The challenge before us then is how to mobilize this huge and continuing resource for economic development. And this can be done by providing OFWs investment alternatives other than buying tricycles for their relatives.
In this regard, the decision of ING Bank and Philippine National Bank to create a $500-million mutual fund for OFWs is welcome. But how about creating Special Purpose Investment Vehicles for infrastructure, microfinance or agribusiness for countryside development? For example, extending the Subic-Clark-Tarlac Expressway to Kennon Road would be viable under a build-operate-transfer scheme. There already exists mainstream traffic in the north-south artery unlike in the missionary east-west Subic-Clark segment. There are other viable infrastructure projects awaiting funding but which local capital plus the $14-billion annual remittance from overseas can fund.
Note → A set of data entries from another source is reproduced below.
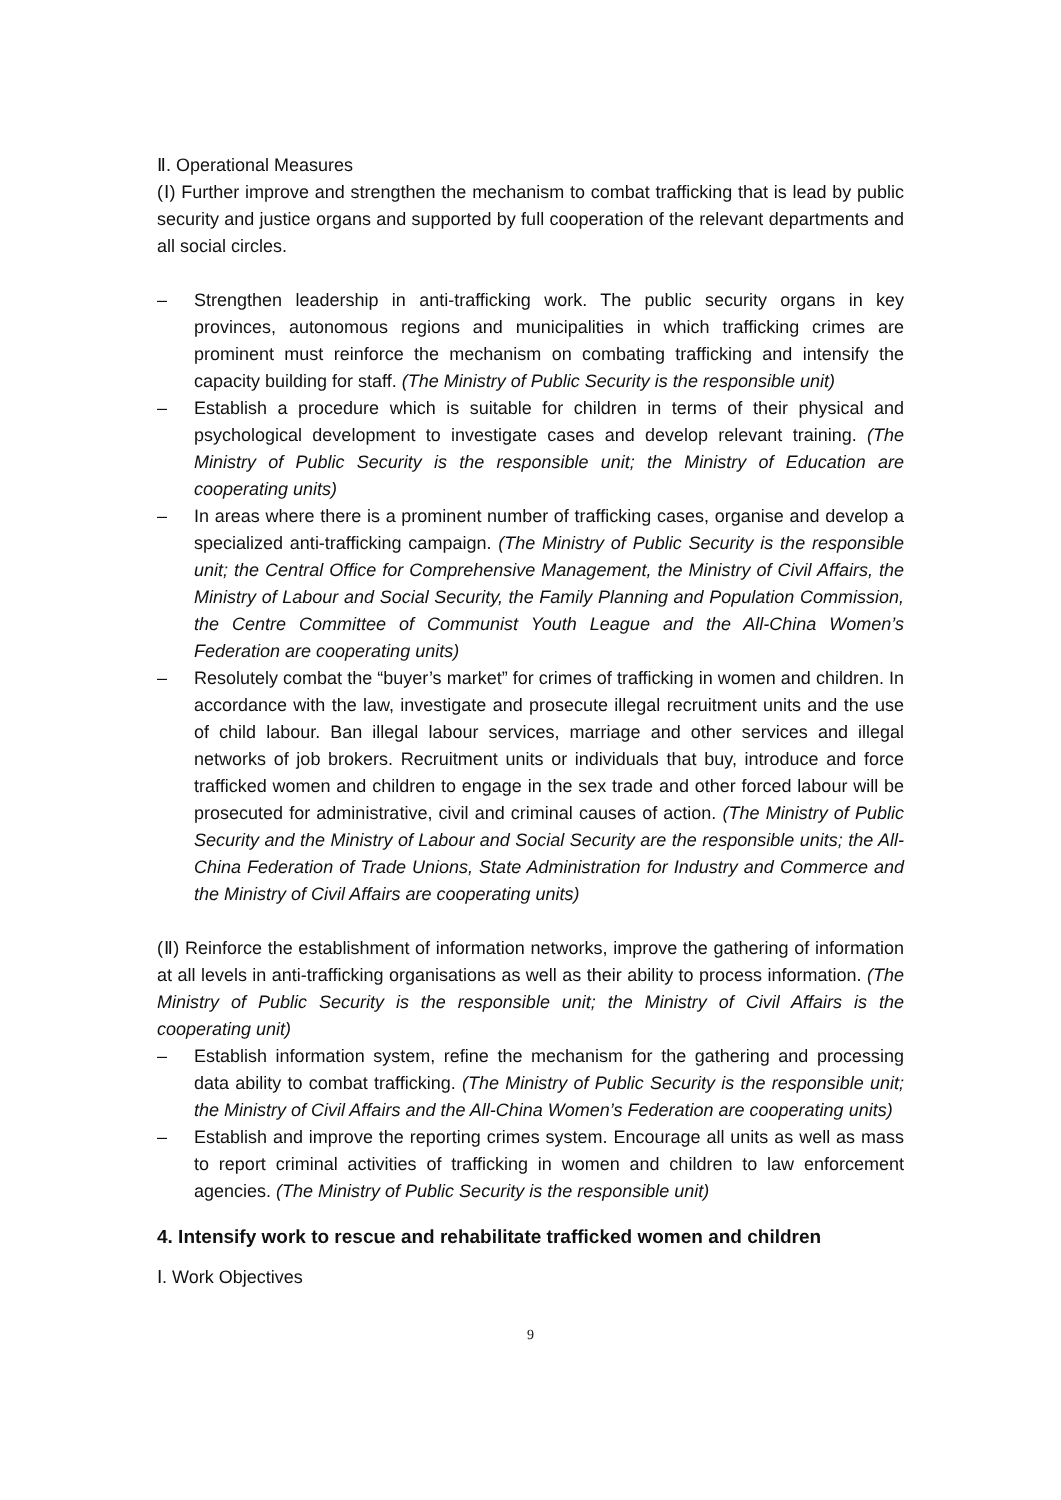Ⅱ. Operational Measures
(Ⅰ) Further improve and strengthen the mechanism to combat trafficking that is lead by public security and justice organs and supported by full cooperation of the relevant departments and all social circles.
– Strengthen leadership in anti-trafficking work. The public security organs in key provinces, autonomous regions and municipalities in which trafficking crimes are prominent must reinforce the mechanism on combating trafficking and intensify the capacity building for staff. (The Ministry of Public Security is the responsible unit)
– Establish a procedure which is suitable for children in terms of their physical and psychological development to investigate cases and develop relevant training. (The Ministry of Public Security is the responsible unit; the Ministry of Education are cooperating units)
– In areas where there is a prominent number of trafficking cases, organise and develop a specialized anti-trafficking campaign. (The Ministry of Public Security is the responsible unit; the Central Office for Comprehensive Management, the Ministry of Civil Affairs, the Ministry of Labour and Social Security, the Family Planning and Population Commission, the Centre Committee of Communist Youth League and the All-China Women’s Federation are cooperating units)
– Resolutely combat the “buyer’s market” for crimes of trafficking in women and children. In accordance with the law, investigate and prosecute illegal recruitment units and the use of child labour. Ban illegal labour services, marriage and other services and illegal networks of job brokers. Recruitment units or individuals that buy, introduce and force trafficked women and children to engage in the sex trade and other forced labour will be prosecuted for administrative, civil and criminal causes of action. (The Ministry of Public Security and the Ministry of Labour and Social Security are the responsible units; the All-China Federation of Trade Unions, State Administration for Industry and Commerce and the Ministry of Civil Affairs are cooperating units)
(Ⅱ) Reinforce the establishment of information networks, improve the gathering of information at all levels in anti-trafficking organisations as well as their ability to process information. (The Ministry of Public Security is the responsible unit; the Ministry of Civil Affairs is the cooperating unit)
– Establish information system, refine the mechanism for the gathering and processing data ability to combat trafficking. (The Ministry of Public Security is the responsible unit; the Ministry of Civil Affairs and the All-China Women’s Federation are cooperating units)
– Establish and improve the reporting crimes system. Encourage all units as well as mass to report criminal activities of trafficking in women and children to law enforcement agencies. (The Ministry of Public Security is the responsible unit)
4. Intensify work to rescue and rehabilitate trafficked women and children
Ⅰ. Work Objectives
9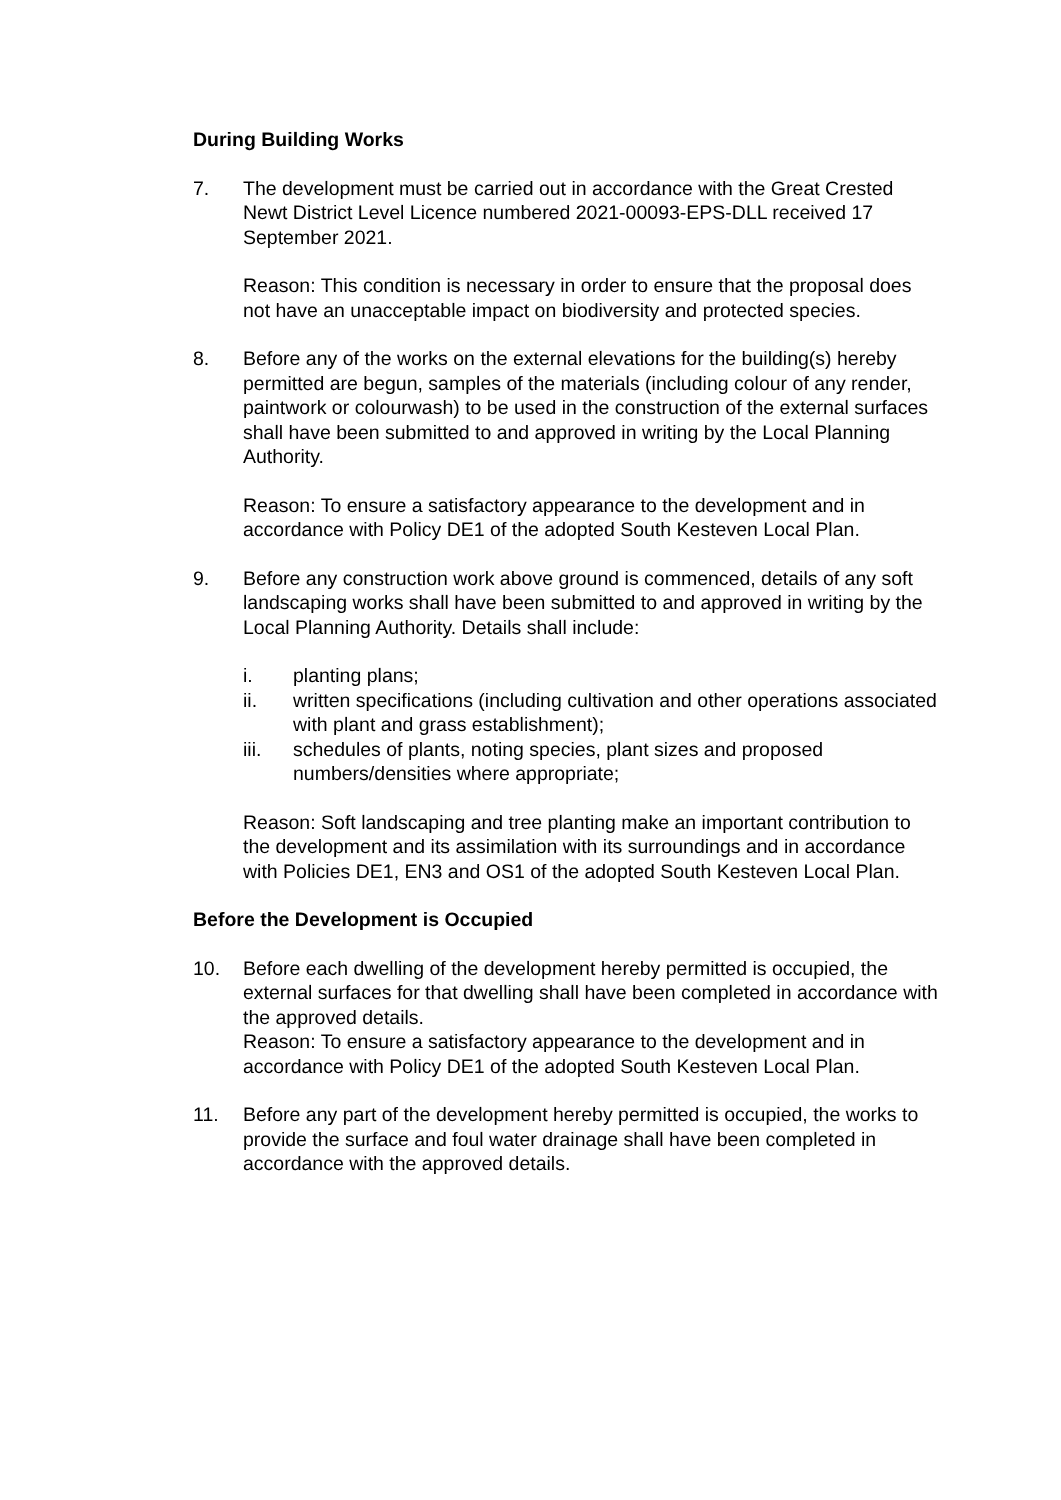During Building Works
7. The development must be carried out in accordance with the Great Crested Newt District Level Licence numbered 2021-00093-EPS-DLL received 17 September 2021.
Reason: This condition is necessary in order to ensure that the proposal does not have an unacceptable impact on biodiversity and protected species.
8. Before any of the works on the external elevations for the building(s) hereby permitted are begun, samples of the materials (including colour of any render, paintwork or colourwash) to be used in the construction of the external surfaces shall have been submitted to and approved in writing by the Local Planning Authority.
Reason: To ensure a satisfactory appearance to the development and in accordance with Policy DE1 of the adopted South Kesteven Local Plan.
9. Before any construction work above ground is commenced, details of any soft landscaping works shall have been submitted to and approved in writing by the Local Planning Authority. Details shall include:
i. planting plans;
ii. written specifications (including cultivation and other operations associated with plant and grass establishment);
iii. schedules of plants, noting species, plant sizes and proposed numbers/densities where appropriate;
Reason: Soft landscaping and tree planting make an important contribution to the development and its assimilation with its surroundings and in accordance with Policies DE1, EN3 and OS1 of the adopted South Kesteven Local Plan.
Before the Development is Occupied
10. Before each dwelling of the development hereby permitted is occupied, the external surfaces for that dwelling shall have been completed in accordance with the approved details.
Reason: To ensure a satisfactory appearance to the development and in accordance with Policy DE1 of the adopted South Kesteven Local Plan.
11. Before any part of the development hereby permitted is occupied, the works to provide the surface and foul water drainage shall have been completed in accordance with the approved details.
We can also put up Special Purpose Vehicles (SPVs) for infrastructures or business ventures that will provide livelihood in rural communities.
Our compatriots overseas sincerely want to help. They just have to be shown how. Wouldnt it be wonderful if we could provide them good investment opportunities even as they do their share in nation building?
Felicito C. Payumo is a former congressman and former chair of the Subic Bay Metropolitan Authority.